Evidence level: Moderate. Meta-analyses show modest LDL reductions (5–10%) with high-quality aged garlic extract or allicin-standardized supplements. Raw garlic has less consistent effects due to variable allicin content.

Dosage: 600–1200mg aged garlic extract daily (standardized to allicin), or 600mg allicin-standardized extract. Results are more consistent with aged garlic extract (Kyolic brand has the most trial data) than raw garlic or powders.

Notes: Blood-thinning effect—use caution before surgery and with anticoagulants.

What doesn't work (or needs more evidence)

Most antioxidants (vitamin E, vitamin C, resveratrol): Despite theoretical plausibility, antioxidant supplements have not demonstrated cholesterol-lowering effects in well-designed trials. High-dose vitamin E may even increase cardiovascular risk.

CoQ10 for cholesterol: CoQ10 is often sold as a cholesterol supplement, but it doesn't lower cholesterol. It is worth taking if you're on statins (which deplete CoQ10) to prevent muscle symptoms—but that's a different purpose. Don't confuse the two.

Policosanol: This sugarcane wax extract was initially promising in Cuban research, but independent trials have not replicated the results. The original studies were of poor quality. Current evidence does not support use.

Chromium: Sold for both blood sugar and cholesterol, the evidence for cholesterol-lowering is not convincing.

Lifestyle factors that matter

No supplement can outperform sustained lifestyle change. These interventions have effects comparable to or exceeding most supplements on this list:

Dietary saturated fat reduction: Replacing saturated fat with polyunsaturated fat (not just with refined carbohydrates) reduces LDL by 10–20% in many individuals. This is more powerful than most supplements.

Soluble fiber from food: Oats, legumes, and fruits provide the same soluble fiber mechanism as psyllium, with additional nutritional benefits. Increasing dietary fiber to 25–35g/day is highly impactful.

Exercise: Aerobic exercise raises HDL and reduces triglycerides. The evidence for LDL reduction from exercise is more modest, but cardiovascular risk reduction from regular exercise is independent of and additive to cholesterol improvements.

Weight loss: Every 10 pounds of weight loss reduces LDL by roughly 5–8% and triglycerides by 15–20%.

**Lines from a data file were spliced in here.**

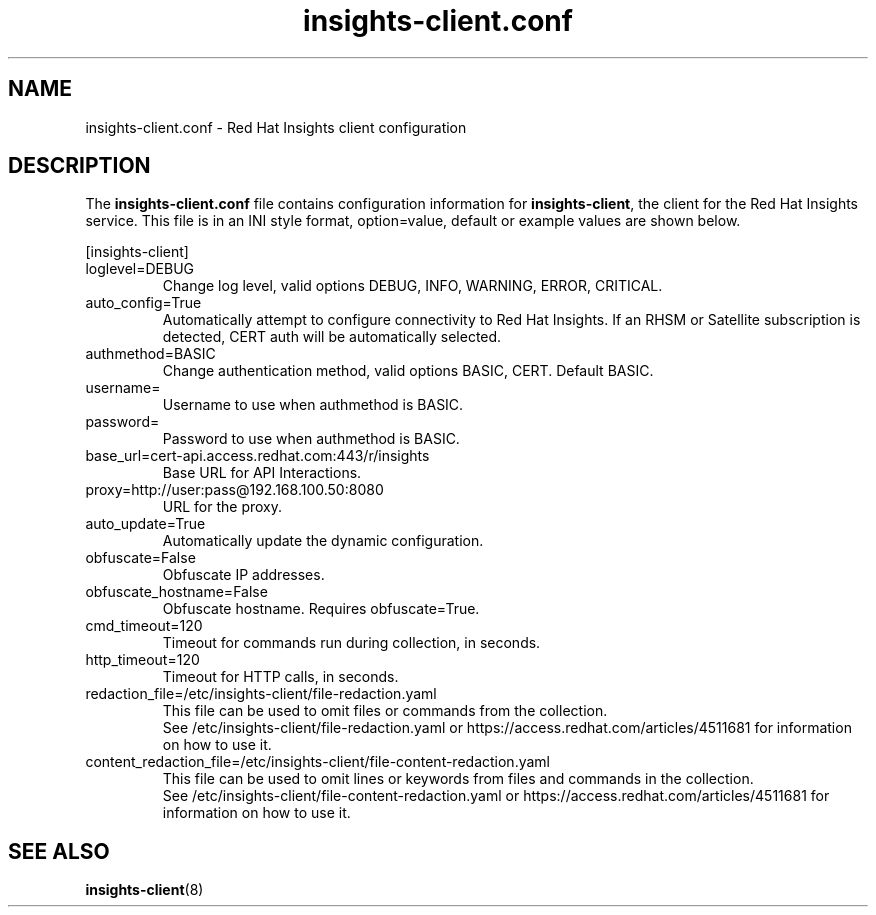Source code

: .\" insights-client.conf - Red Hat Insights
.TH "insights-client.conf" "5" "" "Red Hat Insights Configuration" ""
.SH "NAME"
insights\-client.conf \- Red Hat Insights client configuration

.SH "DESCRIPTION"
The \fBinsights\-client.conf\fP file contains configuration information for \fBinsights\-client\fP, the client for the Red Hat Insights service. This file is in an INI style format, option=value, default or example values are shown below.

[insights-client]\&
.IP "loglevel=DEBUG"
Change log level, valid options DEBUG, INFO, WARNING, ERROR, CRITICAL.
.IP "auto_config=True"
Automatically attempt to configure connectivity to Red Hat Insights. If an RHSM or Satellite subscription is detected, CERT auth will be automatically selected.
.IP "authmethod=BASIC"
Change authentication method, valid options BASIC, CERT. Default BASIC.\&
.IP "username="
Username to use when authmethod is BASIC.
.IP "password="
Password to use when authmethod is BASIC.
.IP "base_url=cert-api.access.redhat.com:443/r/insights"
Base URL for API Interactions.
.IP "proxy=http://user:pass@192.168.100.50:8080"
URL for the proxy.
.IP "auto_update=True"
Automatically update the dynamic configuration.
.IP "obfuscate=False"
Obfuscate IP addresses.
.IP "obfuscate_hostname=False"
Obfuscate hostname. Requires obfuscate=True.
.IP "cmd_timeout=120"
Timeout for commands run during collection, in seconds.
.IP "http_timeout=120"
Timeout for HTTP calls, in seconds.
.IP "redaction_file=/etc/insights-client/file-redaction.yaml"
This file can be used to omit files or commands from the collection.
.br
See /etc/insights-client/file-redaction.yaml or https://access.redhat.com/articles/4511681 for information on how to use it.
.IP "content_redaction_file=/etc/insights-client/file-content-redaction.yaml"
This file can be used to omit lines or keywords from files and commands in the collection.
.br
See /etc/insights-client/file-content-redaction.yaml or https://access.redhat.com/articles/4511681 for information on how to use it.
.SH "SEE ALSO"
.BR insights-client (8)
\&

Mediterranean diet: As a dietary pattern, the Mediterranean diet reduces cardiovascular events independent of its effects on lipid panels—through multiple mechanisms beyond cholesterol alone.

Building your stack

For LDL reduction:

  • First-line: Berberine (500mg 3x/day) + plant sterols (2g/day with meals) + psyllium (10g/day)
  • This combination addresses three different mechanisms (AMPK/LDL receptor upregulation, absorption blocking, bile acid binding) and can achieve 25–40% LDL reduction in favorable cases
  • Add red yeast rice cautiously if more reduction is needed, with CoQ10 (100–200mg) alongside

For high triglycerides specifically:

  • High-dose omega-3 (2–4g EPA+DHA) is the primary supplement intervention
  • Berberine also meaningfully reduces triglycerides
  • Dietary carbohydrate reduction is typically more powerful than supplements for triglycerides

When to see a doctor

  • LDL above 190 mg/dL (likely familial hypercholesterolemia—supplements are insufficient)
  • Prior cardiovascular event (heart attack, stroke)—medication is standard of care
  • Diabetic with any additional risk factor—medication guidelines are more aggressive
  • Considering stopping a statin in favor of supplements (discuss with your doctor first)
  • Using niacin at high doses or red yeast rice—monitoring liver function is appropriate

The bottom line

Berberine, plant sterols, and psyllium have the strongest evidence-to-safety profiles for LDL reduction. Red yeast rice works but carries statin-equivalent risks that require statin-equivalent monitoring. Omega-3s are the primary supplement tool for triglycerides. Lifestyle remains more powerful than any of these—but the best supplements can produce clinically meaningful improvements, especially in combination.